(The data)

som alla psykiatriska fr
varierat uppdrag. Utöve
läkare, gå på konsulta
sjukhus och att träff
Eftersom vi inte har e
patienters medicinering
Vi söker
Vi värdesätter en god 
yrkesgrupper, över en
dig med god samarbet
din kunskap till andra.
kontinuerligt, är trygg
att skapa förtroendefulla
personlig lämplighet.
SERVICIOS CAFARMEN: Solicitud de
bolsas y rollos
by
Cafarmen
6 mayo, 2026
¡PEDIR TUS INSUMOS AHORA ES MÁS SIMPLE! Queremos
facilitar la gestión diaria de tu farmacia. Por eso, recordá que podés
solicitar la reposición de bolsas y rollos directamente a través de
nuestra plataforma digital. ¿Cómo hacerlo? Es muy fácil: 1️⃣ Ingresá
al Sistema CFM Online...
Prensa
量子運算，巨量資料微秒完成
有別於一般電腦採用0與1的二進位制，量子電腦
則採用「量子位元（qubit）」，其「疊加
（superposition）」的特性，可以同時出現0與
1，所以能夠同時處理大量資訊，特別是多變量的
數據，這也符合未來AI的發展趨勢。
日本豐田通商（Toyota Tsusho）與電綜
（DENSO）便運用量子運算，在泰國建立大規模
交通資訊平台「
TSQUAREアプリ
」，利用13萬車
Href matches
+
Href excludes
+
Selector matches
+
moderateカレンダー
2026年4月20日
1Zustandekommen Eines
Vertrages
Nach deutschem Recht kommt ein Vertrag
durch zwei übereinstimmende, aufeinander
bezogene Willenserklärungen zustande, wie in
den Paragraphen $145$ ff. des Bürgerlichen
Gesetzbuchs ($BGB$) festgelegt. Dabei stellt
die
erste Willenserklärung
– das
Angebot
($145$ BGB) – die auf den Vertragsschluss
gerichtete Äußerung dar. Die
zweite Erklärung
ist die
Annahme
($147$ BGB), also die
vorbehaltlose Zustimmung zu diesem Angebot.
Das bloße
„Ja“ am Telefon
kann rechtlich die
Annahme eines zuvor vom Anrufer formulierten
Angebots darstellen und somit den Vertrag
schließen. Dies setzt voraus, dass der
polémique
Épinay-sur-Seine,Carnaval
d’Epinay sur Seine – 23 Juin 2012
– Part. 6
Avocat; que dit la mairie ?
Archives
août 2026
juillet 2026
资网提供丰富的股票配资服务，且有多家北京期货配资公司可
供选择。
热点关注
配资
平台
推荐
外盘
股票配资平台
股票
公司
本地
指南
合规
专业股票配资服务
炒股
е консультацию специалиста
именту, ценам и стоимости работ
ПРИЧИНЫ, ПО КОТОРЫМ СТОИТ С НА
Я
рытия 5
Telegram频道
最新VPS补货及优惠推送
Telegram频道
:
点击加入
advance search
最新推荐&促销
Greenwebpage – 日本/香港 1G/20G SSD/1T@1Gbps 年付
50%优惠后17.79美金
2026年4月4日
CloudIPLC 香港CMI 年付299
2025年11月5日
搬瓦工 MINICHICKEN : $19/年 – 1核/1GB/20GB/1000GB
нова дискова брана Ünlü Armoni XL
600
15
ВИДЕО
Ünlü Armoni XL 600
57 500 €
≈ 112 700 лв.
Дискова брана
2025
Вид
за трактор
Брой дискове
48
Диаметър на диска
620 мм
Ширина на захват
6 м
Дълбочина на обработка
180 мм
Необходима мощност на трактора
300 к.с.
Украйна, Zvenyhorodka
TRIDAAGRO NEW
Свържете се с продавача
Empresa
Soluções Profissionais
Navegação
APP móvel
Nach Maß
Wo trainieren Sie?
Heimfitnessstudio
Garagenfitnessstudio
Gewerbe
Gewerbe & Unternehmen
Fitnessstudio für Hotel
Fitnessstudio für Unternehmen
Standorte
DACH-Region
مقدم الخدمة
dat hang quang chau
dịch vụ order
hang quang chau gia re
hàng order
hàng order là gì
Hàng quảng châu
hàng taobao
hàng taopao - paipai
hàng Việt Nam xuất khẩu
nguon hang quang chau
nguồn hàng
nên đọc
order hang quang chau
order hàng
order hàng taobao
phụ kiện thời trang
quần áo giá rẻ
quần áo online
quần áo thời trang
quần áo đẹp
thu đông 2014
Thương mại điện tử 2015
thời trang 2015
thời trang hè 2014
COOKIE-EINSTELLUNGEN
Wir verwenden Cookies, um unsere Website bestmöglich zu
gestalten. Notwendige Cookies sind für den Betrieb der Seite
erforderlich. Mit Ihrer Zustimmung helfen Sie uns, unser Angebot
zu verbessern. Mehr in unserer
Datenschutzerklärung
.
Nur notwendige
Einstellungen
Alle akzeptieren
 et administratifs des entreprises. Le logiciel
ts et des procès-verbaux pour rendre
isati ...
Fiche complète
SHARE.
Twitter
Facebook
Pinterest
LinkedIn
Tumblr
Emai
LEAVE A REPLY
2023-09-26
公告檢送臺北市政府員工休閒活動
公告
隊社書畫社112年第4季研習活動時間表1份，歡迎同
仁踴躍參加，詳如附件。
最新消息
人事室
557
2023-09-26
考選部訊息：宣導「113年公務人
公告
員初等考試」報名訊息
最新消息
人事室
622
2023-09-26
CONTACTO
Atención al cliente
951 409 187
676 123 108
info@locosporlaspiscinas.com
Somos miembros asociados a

(End The data)

#### Problem
The response must hold only the lines above from the line with "Fitnessstudio für Hotel" through the line with "Alle akzeptieren", each copied exactly, both ends kept.

#### Output
Fitnessstudio für Hotel
Fitnessstudio für Unternehmen
Standorte
DACH-Region
مقدم الخدمة
dat hang quang chau
dịch vụ order
hang quang chau gia re
hàng order
hàng order là gì
Hàng quảng châu
hàng taobao
hàng taopao - paipai
hàng Việt Nam xuất khẩu
nguon hang quang chau
nguồn hàng
nên đọc
order hang quang chau
order hàng
order hàng taobao
phụ kiện thời trang
quần áo giá rẻ
quần áo online
quần áo thời trang
quần áo đẹp
thu đông 2014
Thương mại điện tử 2015
thời trang 2015
thời trang hè 2014
COOKIE-EINSTELLUNGEN
Wir verwenden Cookies, um unsere Website bestmöglich zu
gestalten. Notwendige Cookies sind für den Betrieb der Seite
erforderlich. Mit Ihrer Zustimmung helfen Sie uns, unser Angebot
zu verbessern. Mehr in unserer
Datenschutzerklärung
.
Nur notwendige
Einstellungen
Alle akzeptieren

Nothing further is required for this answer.